In some instances, the financial institution connects to the
database of the action history system 100 through the API 2004 to
identify invoice level action scores and user level action scores.
The invoice level action scores may enable real-time invoice
factoring and discounting, explained in more detail below. The NPC
may aggregate a set of invoice action scores, enabling tracking of
financial health of the user such as total future cash flow or
likelihood of receiving or not receiving receipts or cash flows for
a given period of time. Granularity of the action score being
generated may be selected by the financial institution or
automatically identified based on a relationship of the financial
institution with the user.
[0248] In the example of FIG. 23, the financial institution 2008
requests 2302 for opt-in users that meet a certain criteria. The
action history system 100 returns 2304 a list of all consenting
users, with the respective NPC values. The financial institution
2008 uses the data provided by the action history system 100 for
reporting, decision-making, portfolio management, etc.
[0249] The financial institution 2008 remains connected 2308 on an
ongoing basis to monitor the NPC value. This way, the financial
institution 2008 is able to provide loan offers, as well as take
mitigation actions when the NPC indicates that the loan may be
defaulted due to financial stress or a decrease in the expected
cash flow.
[0250] FIG. 24 illustrates a flow of an example method for trade
credit use, according to some embodiments. As shown, the first user
may opt in and initiate a relationship 2404 with a supplier 2402.
The action history system 100 then pushes 2406 financial and user
data (e.g., the NPC value) to supplier 2402.
[0251] The supplier 2402 then determines 2408 the creditworthiness
of the user and the credit terms for financing. Whenever there is a
change in the NPC, the supplier 2402 is alerted 2412 by the action
history system 100. Optionally, the user may link 2410 the supplier
2402 to obtain NPC updates and maintain positive credit terms.
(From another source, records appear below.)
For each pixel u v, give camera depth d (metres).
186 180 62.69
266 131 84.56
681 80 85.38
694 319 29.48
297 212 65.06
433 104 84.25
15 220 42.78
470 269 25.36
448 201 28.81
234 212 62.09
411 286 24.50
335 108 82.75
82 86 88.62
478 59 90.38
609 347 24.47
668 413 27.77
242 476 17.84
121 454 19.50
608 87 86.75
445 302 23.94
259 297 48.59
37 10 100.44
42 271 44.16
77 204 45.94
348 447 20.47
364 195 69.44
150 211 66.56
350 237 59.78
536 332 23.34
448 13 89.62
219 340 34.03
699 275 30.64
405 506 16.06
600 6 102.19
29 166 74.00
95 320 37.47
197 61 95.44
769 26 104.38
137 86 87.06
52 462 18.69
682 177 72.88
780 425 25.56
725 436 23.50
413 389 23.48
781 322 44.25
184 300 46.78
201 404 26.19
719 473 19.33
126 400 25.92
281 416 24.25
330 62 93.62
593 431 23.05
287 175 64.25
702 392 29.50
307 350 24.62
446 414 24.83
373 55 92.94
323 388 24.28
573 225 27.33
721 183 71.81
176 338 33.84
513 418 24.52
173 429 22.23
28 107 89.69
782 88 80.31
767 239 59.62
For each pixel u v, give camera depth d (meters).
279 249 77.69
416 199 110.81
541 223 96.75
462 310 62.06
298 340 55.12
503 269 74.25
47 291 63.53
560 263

[0252] FIG. 25 illustrates a flow of an example method for
providing dynamic terms based on the action score, according to
some embodiments. In some example embodiments, the action history
system 100 includes a set of invoice rules within the prediction
model. Upon a first user of the action history system 100
interacting with a second user for a first time, the action history
system 100 may generate an action score or provide a previously
generated action score to the first user. In some instances, when
the first user generates the invoice, using the prediction model,
the prediction model may populate or suggest terms of the invoice
(e.g., discounts, penalties, timing) in the invoice. The first user
may accept the terms provided by the prediction model and generate
the invoice for presentation to the second user.
[0253] In the example of FIG. 25, a user having an account 2502
creates 2504 a new contact record 2508. At operation 2512, the NPC
is calculated for the contact record 2508. Based on the invoice
terms rule set 2510, terms are automatically applied 2506 to newly
generated invoices based on the contact added.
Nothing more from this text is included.